Mike Hedges, CIO of medical device-maker Medtronic Inc., has had to navigate the hiring landscape as the company has embarked on an aggressive ERP implementation, now nearly complete. And while the market is filled with talented IT folks hoping to catch on somewhere, there remains an elusive needle-in-a-haystack quality to finding the best fits for Medtronic’s needs.

From a sheer numbers perspective, separating the wheat from the chaff is more of a challenge than ever. Consider that whereas a typical Medtronic IT job posting used to attract 10 or 15 applicants, now 30 or 40 or even 50 jobseekers apply for each position.

And while many CIOs are attracted to the bargains that such competition has brought to the hiring market, Hedges cautions that falling in love with the low bid can be a trap. That’s why he focuses on the attributes he values above all else: flexibility, positive attitude, great communication style, and, of course, technology savvy. Finding people with those characteristics can help an IT department maintain its focus on growth and innovation throughout the recession, rather than merely performing helpdesk and maintenance functions. "Growth and innovation is going to be critical to keeping your company where it needs to be when things improve," Hedges says.

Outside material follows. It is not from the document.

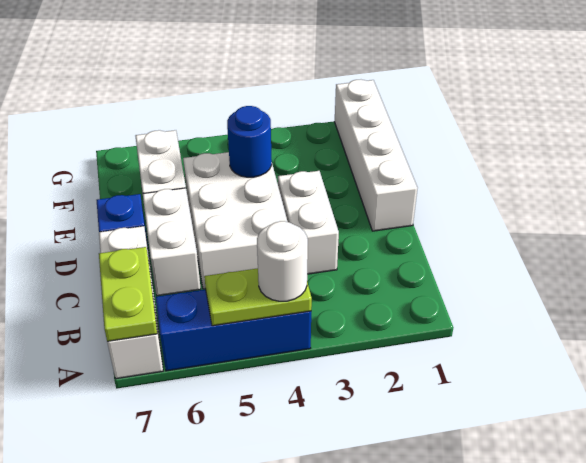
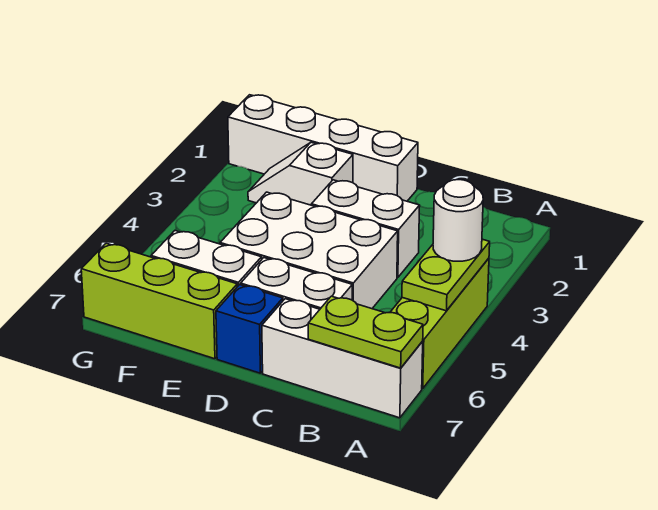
blue brick A4:A6 level 1 -> lime brick A4:A6 level 1
none -> white slope E2:F2 level 1 top E
blue round brick E4 level 2 -> none
none -> lime brick E7:G7 level 1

Luckily for Hedges and other CIOs, there’s a segment of the job-seeking market that’s traditionally not been an option, and that offers unparalleled flexibility: contractors. With fewer contracting gigs to be had, and less money being thrown at them, growing numbers of IT contractors have begun looking for permanent work. And because they’ve tended to work in so many different situations, accumulating experience with multiple companies and numerous technologies, they offer the sort of jack-of-all-trades capabilities that can work so well in an IT environment driven by business results.

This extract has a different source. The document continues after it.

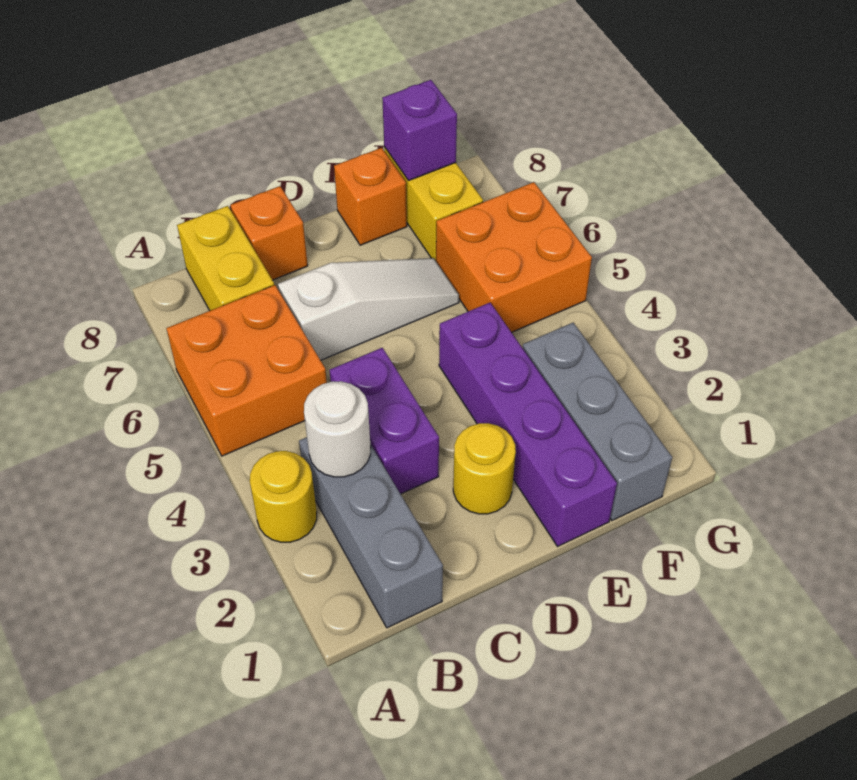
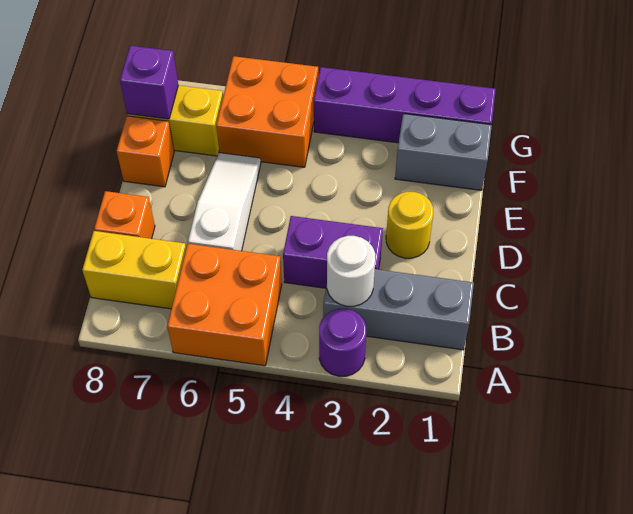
yellow round brick A3 level 1 -> purple round brick A3 level 1
purple brick E1:E4 level 1 -> purple brick G1:G4 level 1
grey brick F1:F3 level 1 -> grey brick F1:F2 level 1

But that growth-and-innovation focus doesn’t always trump the need for good, old-fashioned IT skills. And even in a recession job market filled with otherwise qualified candidates, CIOs sometimes find themselves needing to support newer technologies that require harder-to-find capabilities. For instance, Hedges has had difficulty locating candidates experienced in working with Oracle Fusion Middleware, a set of standards-based components designed to work with Oracle’s line of Fusion applications.

With the hiring market such a potential minefield of risks and hard-to-find skills, Hedges and other CIOs are finding that one of their best recruitment strategies is to hold on to their most treasured current employees. Even that’s a challenge, given the limitations on what a CIO can offer his top performers, but Hedges says that in the absence of such rewards, it’s a matter of making people feel appreciated. "What most employees want to know is that they’re respected for the work they do, and even in these tough times when salaries may be low and bonuses may be non-existent, that they still have a job," he says.

And, at the very least, keeping those folks happy will prevent a CIO from having to scour the haystacks for one more needle.